Fit the Bil

SOME singer-songwriters took their first steps into their craft in their teenage years, while others like Nabila Musa – or Bil Musa, acquired a knack for it much earlier on.

"When I was around 11, I wrote a few songs in Malay. Those were probably the first songs I wrote on the piano. I wrote some prior to those, but unfortunately, I don't remember them any more because I lost my original lyric book," the lass said sheepishly.

The first song that made her mark in the Malaysia music scene was a cutesy song called The Beach, which she wrote in Bahasa Malaysia, English, and French. Little did she know she would be signed to Yuna Room Records, a label owned by home-grown international musician Yuna Zarai.

"The thought of doing music this way never occurred to me. She (Yuna) contacted me and offered me a contract, and gave me a month to think about it. I followed my gut feeling and called back two weeks later, and told her that I wanted to do it," she said.

The idea of putting her music out publicly was so far-fetched for her that she only began to show her compositions to other people in her mid-teens. In fact, even extended family and friends were kept in the dark about her musical talent!

Firstly, how did that shy girl got signed to one of Malaysia's most enviable labels?
I was performing at a friend's brother's wedding. Yuna's manager was there, but at that time, they had someone else signed to them. It was a year before they contacted me, and the rest is history.

I was a really private person; and I honestly never thought of doing music, apart from the few small restaurant gigs that I had done. It was a scary step to take because I need to expose myself and let go of my privacy – and I was worried about my family and friends getting picked on my internet trolls and stuff like that. But it was a risk that I must take.

Was that the biggest struggle?
Definitely. There is always feedback when you put something out and expose yourself this way, which can be a good thing.
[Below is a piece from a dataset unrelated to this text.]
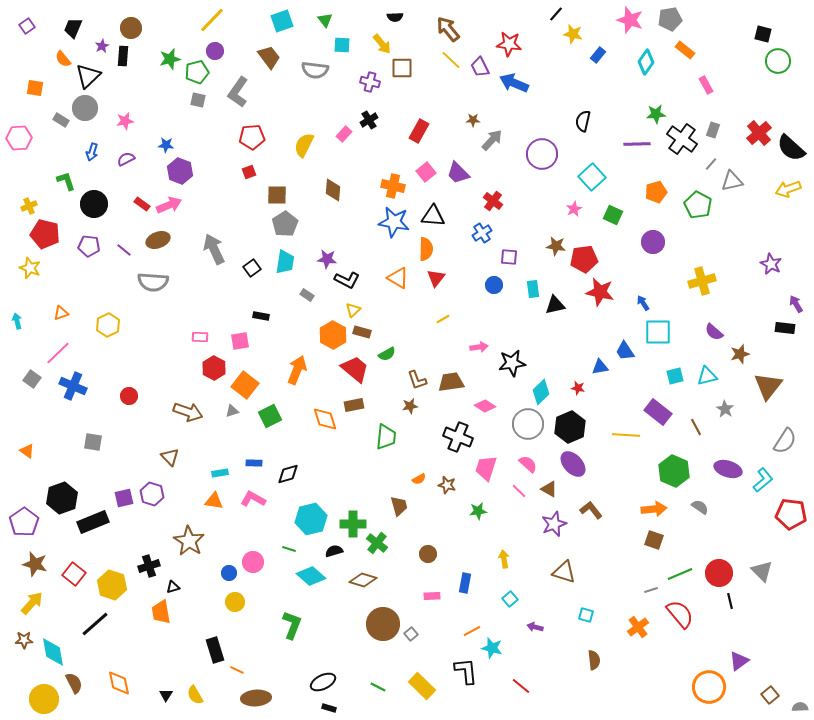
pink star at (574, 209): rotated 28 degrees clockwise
Unfortunately, sometimes it is just a lot of personal attacks – attacks on family and friends, on the way I dress, or the way I sing, and so on.

For example, I posted a picture on Instagram of a yoga class I participated in, then someone commented something like "do you know it's against Islam to do yoga?" It's just stupid things like these.
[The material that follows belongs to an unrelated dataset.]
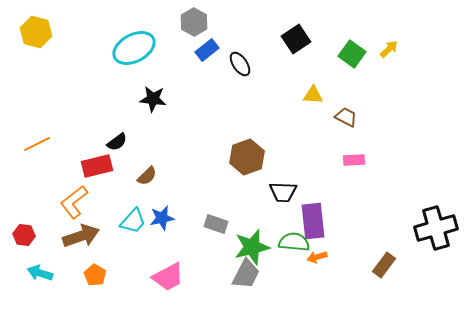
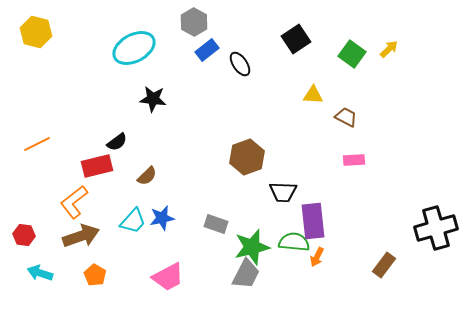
orange arrow: rotated 48 degrees counterclockwise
People outside of the public eye already get comments like these, what more when one's in it. Thankfully, however, I have not gotten a lot of those.

Do you see yourself doing singing-songwriting for life?
That's a good question; I don't know. I go in and out of it – I really want to give it my 100%, but sometimes I still have doubts of whether I can do it. I have doubts about it being my career, but I try to think of music as something that I do as I pursue other things.

What are you currently working on?
I'm currently working on my new album. It carries the kind of sound that I have been wanting to do from the very beginning.

When I first started out with my EP, I was unsure of what I wanted and was only feeling out this music thing. The music I had on SoundCloud was acoustic, folksy and cutesy.

This album is completely different. The songs have simple sounds, yet are deeper, with darker lyrics. It is more electronic, than acoustic.